L’INIZIO – Eppure tutto era cominciato per il meglio, la Roma stoppava bene la velocità del Liverpool e poi, l’inesorabile crollo. «Non paragoniamo questa gara a quella con il Barcellona. Siamo partiti bene, ma se poi perdiamo tanti duelli difensivi, su alcune palle facilmente leggibili perdiamo un po’ la testa e la capacità di rimanere in gara. Tutto è diventato complicato. I sistemi di gioco non contano quando perdi contrasti e palloni. Ben venga questa reazione nel finale, ci deve servire per il ritorno». Il risultato è migliore di quello ottenuto a Barcellona, anche se le imprese di rimonta non riescono sempre. «Ma noi ci dobbiamo credere comunque. Nel calcio tutto è possibile. Deve esserci il desiderio di ribaltare il risultato. E ci credo totalmente. Non bisogna buttarsi giù in certi momenti della gara, la squadra ha perso troppo la capacità di restare in partita ad Anfield. Ci siamo troppo disuniti. Mi auguro di vedere ben altra determinazione al ritorno. Roma in semifinale non c’è mai stata e abbiamo la possibilità di fare un capolavoro. Possiamo farlo e già l’abbiamo dimostrato. Dobbiamo provare a ripeterci».

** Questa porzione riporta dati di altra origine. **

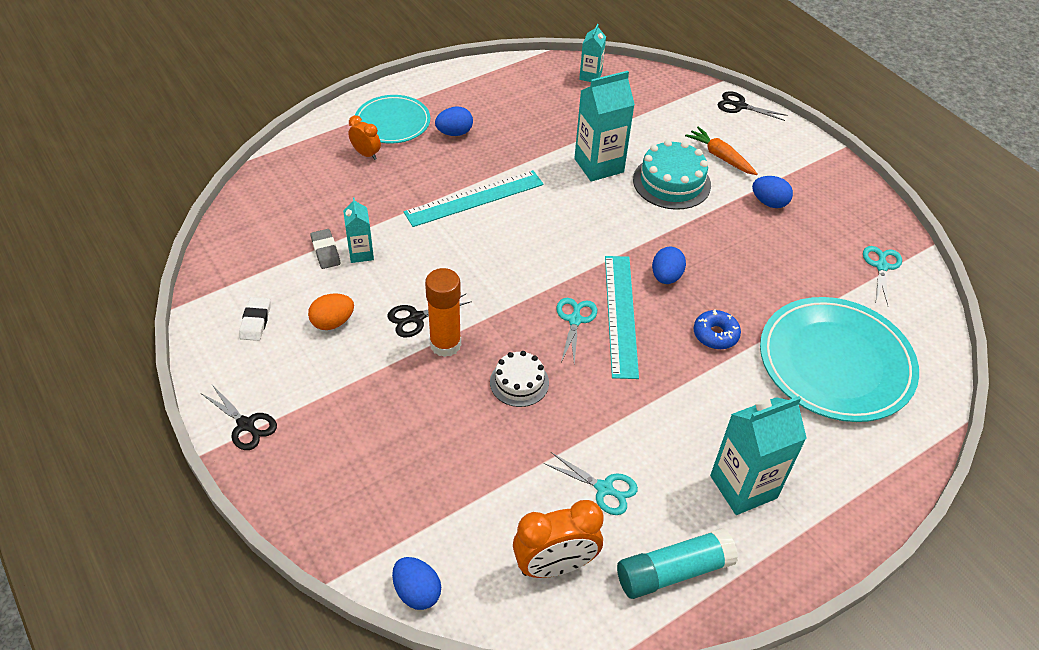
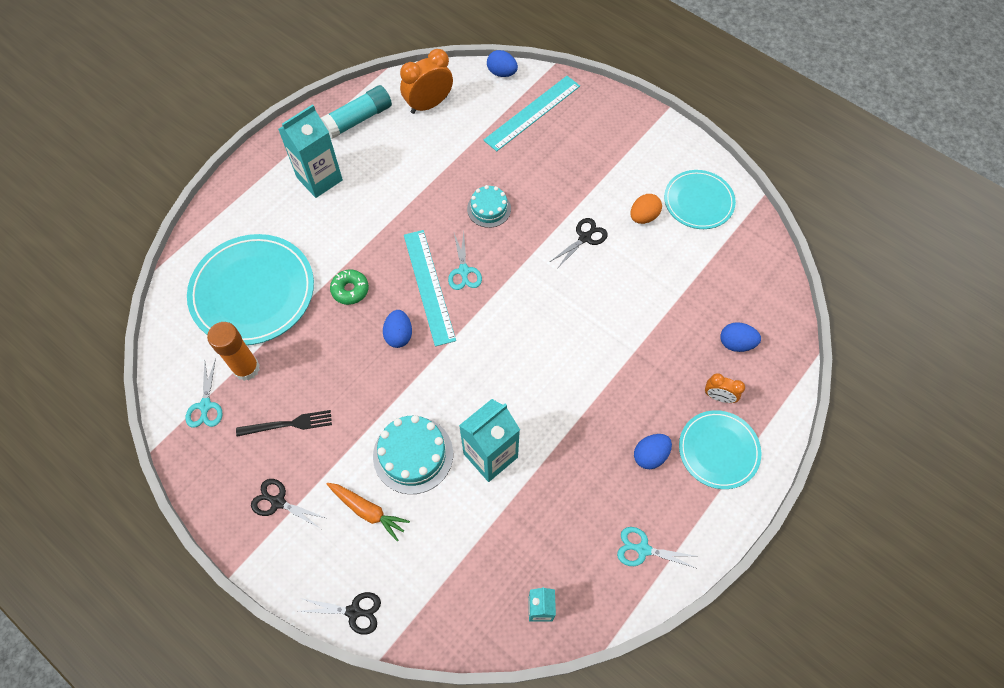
camera: 165 degrees right, 15 degrees up
black scissors [201,385,277,450] -> black scissors moved to [251,479,326,529]
white eraser [239,297,270,341] -> turquoise plate [664,170,736,229]
grey eraser [311,229,340,269] -> none
turquoise carton [343,198,374,263] -> none
turquoise ruler [404,170,544,227] -> turquoise ruler moved to [483,76,580,152]
orange glue stick [425,268,461,357] -> orange glue stick moved to [207,322,260,381]
white cake [490,351,549,407] -> turquoise cake [467,185,511,228]
turquoise scissors [544,452,638,515] -> turquoise scissors moved to [617,527,696,568]
blue donut [694,309,741,350] -> green donut [330,270,369,305]
blue egg [752,176,793,208] -> blue egg moved to [721,322,761,352]
none -> black fork [236,410,332,437]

CAMBI TARDIVI – Non sarà una questione tattica, ma come dice Eusebio di duelli e di situazioni leggibili non lette, ma il dato temporale dice che, con il ritorno al 4-3-3, i giallorossi si sono prodotti in una reazione che ha portato alle due reti di Dzeko e Perotti, gli squilli della speranza. «Ci si poteva pensare prima? Si poteva a fare tutto meglio prima, ed io sono il primo responsabile. Giusto prendersi le colpe, però adesso vogliamo viverla con l’entusiasmo di cercare di fare qualcosa in più, senza avere paura di prendere gol. Ripartiamo dai venti minuti iniziali, nei quali siamo stati compatti, e i dieci finali, nei quali ho visto una bella reazione. Poi obiettivamente abbiamo dato una mano a loro con i nostri errori, abbiamo fatto poco bene i compiti generali». Il ritorno sarà un’altra storia. Quella decisiva.